## Records for this task
§

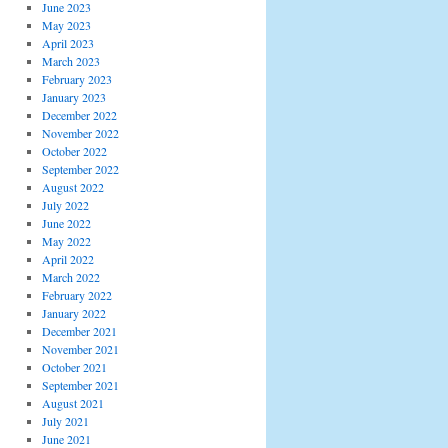
June 2023
May 2023
April 2023
March 2023
February 2023
January 2023
December 2022
November 2022
October 2022
September 2022
August 2022
July 2022
June 2022
May 2022
April 2022
March 2022
February 2022
January 2022
December 2021
November 2021
October 2021
September 2021
August 2021
July 2021
June 2021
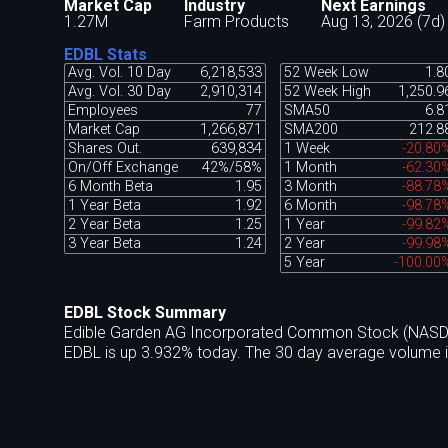
Market Cap
Industry
Next Earnings
1.27M
Farm Products
Aug 13, 2026 (7d)
EDBL Stats
Avg. Vol. 10 Day
6,218,533
52 Week Low
1.8
Avg. Vol. 30 Day
2,910,314
52 Week High
1,250.9
Employees
77
SMA50
6.8
Market Cap
1,266,871
SMA200
212.8
Shares Out.
639,834
1 Week
-20.80
On/Off Exchange
42%/58%
1 Month
-62.30
6 Month Beta
1.95
3 Month
-88.78
1 Year Beta
1.92
6 Month
-98.78
2 Year Beta
1.25
1 Year
-99.82
3 Year Beta
1.24
2 Year
-99.98
5 Year
-100.00
EDBL Stock Summary
Edible Garden AG Incorporated Common Stock (NASDAQ:
EDBL is up 3.932% today. The 30 day average volume i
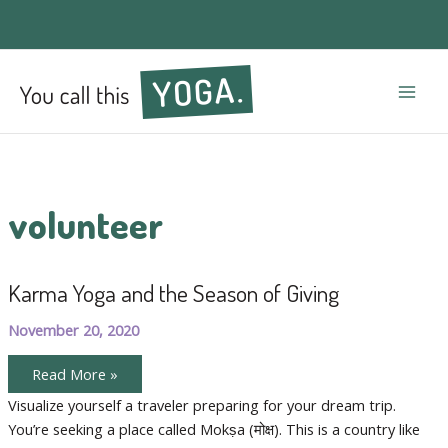
Mai
Men
volunteer
Karma Yoga and the Season of Giving
November 20, 2020
Karma
Read More »
Yoga
and
Visualize yourself a traveler preparing for your dream trip.
the
You’re seeking a place called Mokṣa (मोक्ष). This is a country like
Season
of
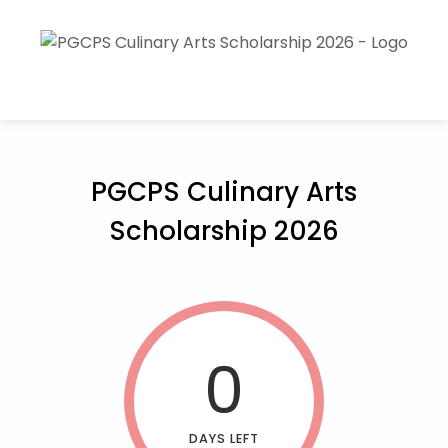
PGCPS Culinary Arts
Scholarship 2026
0
DAYS LEFT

§

## What is expected
Starting at the line where "EDBL is up 3.932%" appears, restate every line through the end of the records above exactly, but omit the pictures.

## Written answer
EDBL is up 3.932% today. The 30 day average volume i
Mai
Men
volunteer
Karma Yoga and the Season of Giving
November 20, 2020
Karma
Read More »
Yoga
and
Visualize yourself a traveler preparing for your dream trip.
the
You’re seeking a place called Mokṣa (मोक्ष). This is a country like
Season
of
PGCPS Culinary Arts
Scholarship 2026
0
DAYS LEFT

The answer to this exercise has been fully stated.